I first addressed this issue of the ever growing Little Coyote Creek (I will soon be dropping the modifier - Little) on my blog Travels With Charley and figured it was time for an update.

Rising waters are temporarily frozen due to weather. Or since they are under the snow I haven't a clue whether they are frozen or not. But Friday when the sun reappears there will of course be more barely thawed water to add to my growing water issue. I am now calling it unofficially Coyote Lake and am looking for a used Sunfish sail boat for spring. And as the picture of Leeds Castle in England shows I won't be the first home with a water feature out the back door.

My letter writing (well, e-mail writing) has finally gotten the attention of some governing bodies. The county of Colfax still thinks I am talking the irrigation ditch and not the creek but the state engineer's branch office in Cimarron is beginning to see the picture. They have scheduled a site visit for Monday. Hope by then to have the dock built to tie the sailboat up to.

My conversation with the employee from the engineer's office made the complexity of the issue almost alarming. In addition to my accidental lake we have the irrigation ditch theft of water, the endangered habitat of a salamander and one species of rare trout, the wetlands on the far side of the stream, the earthen damn (sic) I know of in my neighborhood, and a rather more elaborate one further down toward Black Lake proper (actually I wonder if there is anything proper about Black Lake) but I digress.

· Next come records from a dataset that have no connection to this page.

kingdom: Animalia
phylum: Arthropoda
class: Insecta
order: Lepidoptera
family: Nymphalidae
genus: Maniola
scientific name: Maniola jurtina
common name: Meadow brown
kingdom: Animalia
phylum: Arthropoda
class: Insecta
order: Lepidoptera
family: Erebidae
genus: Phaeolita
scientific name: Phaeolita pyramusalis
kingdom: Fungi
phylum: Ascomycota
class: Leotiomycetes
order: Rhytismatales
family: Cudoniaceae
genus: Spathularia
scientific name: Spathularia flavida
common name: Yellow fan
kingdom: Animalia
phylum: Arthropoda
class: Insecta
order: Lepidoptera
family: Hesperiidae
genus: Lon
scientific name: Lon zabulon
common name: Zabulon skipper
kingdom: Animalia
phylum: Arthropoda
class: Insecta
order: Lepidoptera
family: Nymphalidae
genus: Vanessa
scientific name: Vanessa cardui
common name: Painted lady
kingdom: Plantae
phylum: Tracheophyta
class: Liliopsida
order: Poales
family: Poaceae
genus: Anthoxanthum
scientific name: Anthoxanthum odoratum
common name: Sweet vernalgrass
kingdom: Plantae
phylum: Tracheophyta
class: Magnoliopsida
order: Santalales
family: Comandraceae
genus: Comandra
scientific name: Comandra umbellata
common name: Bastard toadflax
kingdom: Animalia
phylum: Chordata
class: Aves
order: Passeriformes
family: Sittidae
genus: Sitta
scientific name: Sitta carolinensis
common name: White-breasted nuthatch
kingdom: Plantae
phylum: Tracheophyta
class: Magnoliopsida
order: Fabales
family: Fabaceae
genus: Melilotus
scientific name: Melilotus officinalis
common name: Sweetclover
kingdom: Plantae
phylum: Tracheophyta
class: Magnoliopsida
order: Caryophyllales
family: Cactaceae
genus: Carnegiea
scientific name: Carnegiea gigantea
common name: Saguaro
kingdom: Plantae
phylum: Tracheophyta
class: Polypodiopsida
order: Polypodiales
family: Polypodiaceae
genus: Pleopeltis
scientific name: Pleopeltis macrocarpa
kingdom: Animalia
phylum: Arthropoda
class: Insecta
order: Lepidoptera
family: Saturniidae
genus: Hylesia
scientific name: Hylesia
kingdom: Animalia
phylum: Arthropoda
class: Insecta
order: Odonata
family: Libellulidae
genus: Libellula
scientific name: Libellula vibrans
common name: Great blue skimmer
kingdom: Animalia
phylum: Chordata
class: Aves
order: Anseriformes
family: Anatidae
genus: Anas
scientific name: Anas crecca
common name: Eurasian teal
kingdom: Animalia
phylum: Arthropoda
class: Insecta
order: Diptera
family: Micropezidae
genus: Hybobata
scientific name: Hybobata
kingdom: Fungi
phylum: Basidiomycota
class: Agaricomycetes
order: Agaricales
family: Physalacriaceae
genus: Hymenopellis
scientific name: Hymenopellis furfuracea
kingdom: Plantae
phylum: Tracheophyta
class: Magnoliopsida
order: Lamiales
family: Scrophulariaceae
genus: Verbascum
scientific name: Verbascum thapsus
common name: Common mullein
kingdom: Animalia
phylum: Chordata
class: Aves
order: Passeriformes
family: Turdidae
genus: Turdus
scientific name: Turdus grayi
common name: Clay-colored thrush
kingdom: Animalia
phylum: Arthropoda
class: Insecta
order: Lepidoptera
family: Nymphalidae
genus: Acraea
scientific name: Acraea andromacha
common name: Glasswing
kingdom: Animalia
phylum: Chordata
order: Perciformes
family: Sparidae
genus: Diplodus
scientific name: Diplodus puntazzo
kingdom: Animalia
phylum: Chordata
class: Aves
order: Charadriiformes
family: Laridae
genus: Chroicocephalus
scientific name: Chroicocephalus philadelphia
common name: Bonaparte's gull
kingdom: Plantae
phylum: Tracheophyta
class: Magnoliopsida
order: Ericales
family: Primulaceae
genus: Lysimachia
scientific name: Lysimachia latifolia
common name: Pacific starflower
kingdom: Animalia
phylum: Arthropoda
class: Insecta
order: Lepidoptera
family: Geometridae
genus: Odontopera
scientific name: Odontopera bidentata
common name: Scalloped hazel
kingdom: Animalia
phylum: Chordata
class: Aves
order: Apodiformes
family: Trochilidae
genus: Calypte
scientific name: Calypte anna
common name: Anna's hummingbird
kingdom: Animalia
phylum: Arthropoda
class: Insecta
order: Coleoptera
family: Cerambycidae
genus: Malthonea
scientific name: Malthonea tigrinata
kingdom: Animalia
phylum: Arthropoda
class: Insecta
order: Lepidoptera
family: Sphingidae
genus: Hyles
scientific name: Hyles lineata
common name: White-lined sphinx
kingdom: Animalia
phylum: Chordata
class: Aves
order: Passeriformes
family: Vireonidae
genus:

All these items together make for a rather raped Little Coyote and there is talk of bringing in the BIG GUNS: The United States Army Corps of Engineers. They are in charge of dams, levees, and alterations of waterways. I have always wondered why it is an Army division and not part of the Department of the Navy. How many sail boats do I have to own to have my own Navy? And can it be a raft, a punt and a sailboat? Coyote Lake is not currently big enough for a submarine.,

More on this exciting subject, god willing, and the creek doesn't rise further. My latest concern is the major power pole on my property line that is standing in the middle of Lake Coyote. Could it fall? That would be electrifying.